Dès que Lebrac fut installé à sa place, ses cahiers et ses livres devant lui, il commença par arracher proprement une feuille double du milieu de son cahier de brouillons. Il la partagea ensuite, par pliages successifs, en trente-deux morceaux égaux sur lesquels il traça, il condensa cette capitale interrogation :

Hattu unçou ? (traduire : as-tu un sou ?)
puis il mit sur chacun desdits morceaux, dûment pliés, les noms de trente-deux de ses camarades et poussant d’un coup de coude brusque Tintin, il lui glissa, subrepticement et l’une après l’autre, les trente-deux missives en les accompagnant de la phrase sacramentelle : « Passe ça à ton voisin ! »
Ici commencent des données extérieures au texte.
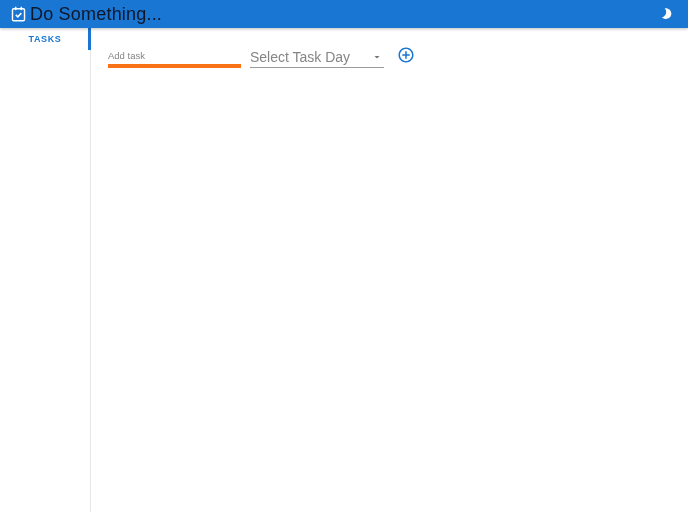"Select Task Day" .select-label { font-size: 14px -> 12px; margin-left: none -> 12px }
Ensuite, sur une grande feuille, il réinscrivit ses trente-deux noms et pendant que le maître interrogeait, lui aussi, du regard, demandait successivement à chacun de ses correspondants la réponse à sa question, pointant au fur et à mesure, d’une croix (+) ceux qui disaient oui, d’un trait horizontal (-) ceux qui disaient non. Puis il compta ses croix : il y en avait vingt-sept.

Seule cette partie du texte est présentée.